Atheists who write blogs or are otherwise active online love to share stories of evangelical fundamentalist Christians saying stupid things. I suspect we've all done it many times. I know I have. There are probably at least a few good arguments for doing so, but I can't help wondering whether it really has the kind of impact we wish it had. I'd be surprised if it has much of an effect on evangelical fundamentalist Christians. They'll just dismiss it as unfair or out-of-context even when it isn't.

I think it might have once had a positive effect on liberal to moderate Christians and atheists, but I am doubtful that it still does. After all, how many things have the same impact after they've happened well over a thousand times?
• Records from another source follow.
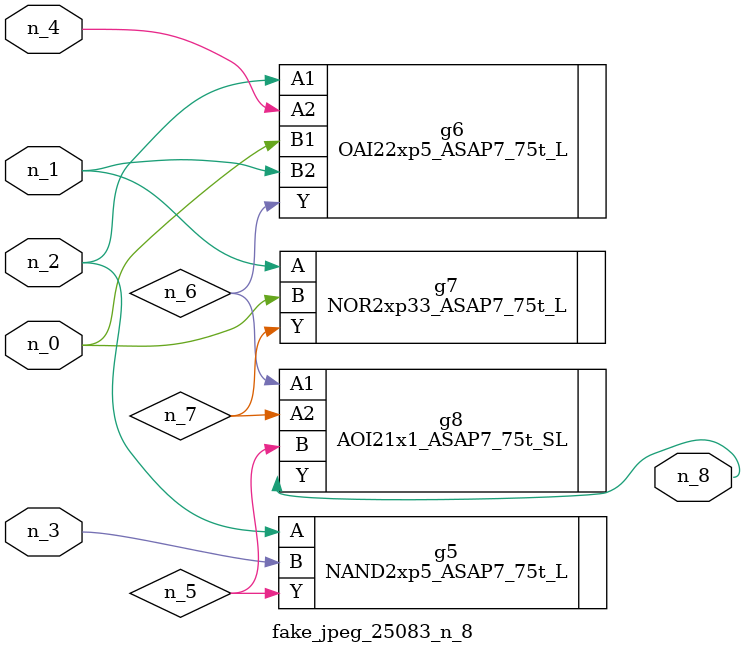
<source format=v>
module fake_jpeg_25083_n_8 (n_3, n_2, n_1, n_0, n_4, n_8);

input n_3;
input n_2;
input n_1;
input n_0;
input n_4;

output n_8;

wire n_6;
wire n_5;
wire n_7;

NAND2xp5_ASAP7_75t_L g5 ( 
.A(n_2),
.B(n_3),
.Y(n_5)
);

OAI22xp5_ASAP7_75t_L g6 ( 
.A1(n_2),
.A2(n_4),
.B1(n_0),
.B2(n_1),
.Y(n_6)
);

NOR2xp33_ASAP7_75t_L g7 ( 
.A(n_1),
.B(n_0),
.Y(n_7)
);

AOI21x1_ASAP7_75t_SL g8 ( 
.A1(n_6),
.A2(n_7),
.B(n_5),
.Y(n_8)
);


endmodule
</source>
We habituate to hearing the same news over and over again, and once shocking statements no longer surprise us. Repeated enough times, they may even become what we expect to hear from evangelical fundamentalist Christians. Once that happens, it seems unlikely that hearing the next stupid statement will affect us the way the first few did.
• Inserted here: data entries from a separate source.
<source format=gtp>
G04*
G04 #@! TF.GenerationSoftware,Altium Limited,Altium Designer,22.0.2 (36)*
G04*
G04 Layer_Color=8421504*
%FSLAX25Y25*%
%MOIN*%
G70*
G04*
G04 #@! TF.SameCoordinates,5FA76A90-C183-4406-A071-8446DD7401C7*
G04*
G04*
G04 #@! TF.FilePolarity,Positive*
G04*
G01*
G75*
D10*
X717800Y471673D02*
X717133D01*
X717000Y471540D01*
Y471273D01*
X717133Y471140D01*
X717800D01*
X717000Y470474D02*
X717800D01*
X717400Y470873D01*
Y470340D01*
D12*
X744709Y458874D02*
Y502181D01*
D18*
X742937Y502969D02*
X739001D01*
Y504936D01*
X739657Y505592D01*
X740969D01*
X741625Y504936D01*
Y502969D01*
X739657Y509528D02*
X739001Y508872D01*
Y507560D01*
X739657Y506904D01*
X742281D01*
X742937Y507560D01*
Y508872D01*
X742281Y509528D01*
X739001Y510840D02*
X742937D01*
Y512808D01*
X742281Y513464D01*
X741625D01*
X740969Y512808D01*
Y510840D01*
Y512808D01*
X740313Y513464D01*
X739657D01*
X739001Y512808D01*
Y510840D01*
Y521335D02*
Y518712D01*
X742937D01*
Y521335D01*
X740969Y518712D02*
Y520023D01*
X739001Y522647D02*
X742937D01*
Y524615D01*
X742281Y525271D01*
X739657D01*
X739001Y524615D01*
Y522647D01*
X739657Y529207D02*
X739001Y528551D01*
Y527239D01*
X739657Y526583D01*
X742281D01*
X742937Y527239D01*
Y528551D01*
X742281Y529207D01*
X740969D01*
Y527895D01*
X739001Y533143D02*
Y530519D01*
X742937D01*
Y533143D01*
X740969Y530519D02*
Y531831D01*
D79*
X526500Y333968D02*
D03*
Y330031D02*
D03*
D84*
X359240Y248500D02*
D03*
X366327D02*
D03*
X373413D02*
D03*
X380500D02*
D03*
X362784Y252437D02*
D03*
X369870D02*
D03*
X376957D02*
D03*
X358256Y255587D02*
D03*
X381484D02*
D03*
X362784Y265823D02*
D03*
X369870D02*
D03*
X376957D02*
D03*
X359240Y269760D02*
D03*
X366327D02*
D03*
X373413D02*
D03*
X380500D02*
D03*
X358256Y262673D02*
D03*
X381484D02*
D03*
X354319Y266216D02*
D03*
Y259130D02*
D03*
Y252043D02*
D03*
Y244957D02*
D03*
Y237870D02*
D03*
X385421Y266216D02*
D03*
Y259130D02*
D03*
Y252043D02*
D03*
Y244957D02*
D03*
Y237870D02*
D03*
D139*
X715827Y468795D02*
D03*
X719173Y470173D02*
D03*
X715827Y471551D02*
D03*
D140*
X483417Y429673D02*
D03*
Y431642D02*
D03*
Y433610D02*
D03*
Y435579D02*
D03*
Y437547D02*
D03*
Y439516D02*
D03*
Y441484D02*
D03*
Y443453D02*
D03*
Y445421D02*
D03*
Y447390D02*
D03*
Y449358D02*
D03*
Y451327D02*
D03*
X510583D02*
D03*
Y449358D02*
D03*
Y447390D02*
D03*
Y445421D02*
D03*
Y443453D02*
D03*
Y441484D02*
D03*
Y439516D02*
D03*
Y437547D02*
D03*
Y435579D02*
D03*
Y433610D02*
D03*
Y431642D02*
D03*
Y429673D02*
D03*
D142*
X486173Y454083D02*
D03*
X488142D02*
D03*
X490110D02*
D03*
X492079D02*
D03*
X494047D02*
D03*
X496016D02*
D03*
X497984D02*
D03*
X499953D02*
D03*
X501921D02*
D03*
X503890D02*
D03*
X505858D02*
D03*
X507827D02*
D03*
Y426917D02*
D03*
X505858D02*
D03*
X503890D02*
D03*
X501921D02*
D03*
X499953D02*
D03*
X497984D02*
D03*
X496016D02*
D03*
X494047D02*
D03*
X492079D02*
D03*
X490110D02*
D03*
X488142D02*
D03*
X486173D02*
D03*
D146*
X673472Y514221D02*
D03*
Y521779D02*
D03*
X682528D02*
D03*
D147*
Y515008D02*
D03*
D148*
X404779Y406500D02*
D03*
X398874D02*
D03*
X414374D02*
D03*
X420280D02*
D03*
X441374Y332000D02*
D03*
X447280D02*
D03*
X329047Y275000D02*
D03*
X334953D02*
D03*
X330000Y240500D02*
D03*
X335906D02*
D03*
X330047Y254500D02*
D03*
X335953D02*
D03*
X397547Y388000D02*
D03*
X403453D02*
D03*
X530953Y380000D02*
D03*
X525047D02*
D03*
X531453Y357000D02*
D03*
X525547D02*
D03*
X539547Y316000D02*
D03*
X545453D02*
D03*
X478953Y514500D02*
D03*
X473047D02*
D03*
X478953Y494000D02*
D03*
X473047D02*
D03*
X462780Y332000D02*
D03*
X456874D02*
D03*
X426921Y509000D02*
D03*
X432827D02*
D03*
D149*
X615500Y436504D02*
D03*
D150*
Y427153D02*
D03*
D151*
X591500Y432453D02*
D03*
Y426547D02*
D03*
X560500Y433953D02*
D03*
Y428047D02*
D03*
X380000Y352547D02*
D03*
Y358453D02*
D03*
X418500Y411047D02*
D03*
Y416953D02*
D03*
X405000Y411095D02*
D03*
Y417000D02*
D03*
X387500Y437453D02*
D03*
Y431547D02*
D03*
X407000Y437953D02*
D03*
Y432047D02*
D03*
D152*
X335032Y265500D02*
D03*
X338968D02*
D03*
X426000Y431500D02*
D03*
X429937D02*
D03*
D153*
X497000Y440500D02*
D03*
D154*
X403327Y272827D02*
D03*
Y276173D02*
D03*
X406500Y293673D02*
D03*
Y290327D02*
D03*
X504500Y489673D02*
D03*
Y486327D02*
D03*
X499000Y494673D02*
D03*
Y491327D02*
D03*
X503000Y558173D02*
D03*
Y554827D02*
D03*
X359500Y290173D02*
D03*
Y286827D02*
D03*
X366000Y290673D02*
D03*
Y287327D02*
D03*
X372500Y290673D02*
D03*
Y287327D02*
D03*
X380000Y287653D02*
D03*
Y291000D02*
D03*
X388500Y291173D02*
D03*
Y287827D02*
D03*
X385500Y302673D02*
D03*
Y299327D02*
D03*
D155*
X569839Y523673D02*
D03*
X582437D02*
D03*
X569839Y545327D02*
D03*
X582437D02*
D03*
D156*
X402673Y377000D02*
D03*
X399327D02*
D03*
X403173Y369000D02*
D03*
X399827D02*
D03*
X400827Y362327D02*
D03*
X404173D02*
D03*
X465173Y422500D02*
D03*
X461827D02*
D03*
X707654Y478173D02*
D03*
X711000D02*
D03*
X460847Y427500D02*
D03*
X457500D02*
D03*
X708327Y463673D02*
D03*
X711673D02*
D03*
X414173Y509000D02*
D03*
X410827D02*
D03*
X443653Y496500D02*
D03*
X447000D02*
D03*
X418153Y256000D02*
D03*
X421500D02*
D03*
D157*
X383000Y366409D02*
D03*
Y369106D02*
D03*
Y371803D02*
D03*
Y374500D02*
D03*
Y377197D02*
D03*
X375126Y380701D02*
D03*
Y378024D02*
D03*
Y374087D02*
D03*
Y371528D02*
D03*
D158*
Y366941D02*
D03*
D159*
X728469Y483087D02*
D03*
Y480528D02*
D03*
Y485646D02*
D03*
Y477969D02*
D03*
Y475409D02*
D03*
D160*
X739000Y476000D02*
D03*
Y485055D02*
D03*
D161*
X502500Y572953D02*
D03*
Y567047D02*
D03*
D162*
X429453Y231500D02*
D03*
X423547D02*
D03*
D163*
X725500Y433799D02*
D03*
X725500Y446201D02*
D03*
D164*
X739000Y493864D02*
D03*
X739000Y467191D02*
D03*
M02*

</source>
Over a decade ago, I can remember being curious and even puzzled when I'd encounter Christians condemning someone for having "teh gay." Now I am surprised when they don't. Over a decade ago, I considered it newsworthy (or at least post-worthy) when some high-profile Christian would take to the airwaves to claim that some sort of god was using the weather to punish sinners and "sodomites." I consider it the norm these days. Unless they are really ranting about "fornicators," which I love for some reason, it barely registers. It is just more of the same drivel.

I think we atheists continue to promote these stories online because we imagine that doing so will contribute to the erosion of religious belief. But does it? And if so, how does it do so? My guess is that it is not nearly as effective as sharing stories of Christian wrongdoing. Even if we imagine a Christian pastor saying the most absurd or despicable thing we can think of, does it really surprise us or anyone else? And if our audience includes Christians, can we be surprised when they easily dismiss it as not applying to them or their pastor? By now, they've been inoculated against that sort of thing.

I'm not suggesting atheists refrain from sharing these stories. As I noted above, there may well be some good reasons for doing so. Simply finding them entertaining could be one such reason. Good entertainment isn't easy to find, and it is worth something. I'm just not sure these stories have the effect some of us wish they had. But hopefully I am wrong about that. Maybe they really are taking the air out of Christianity. What do you think?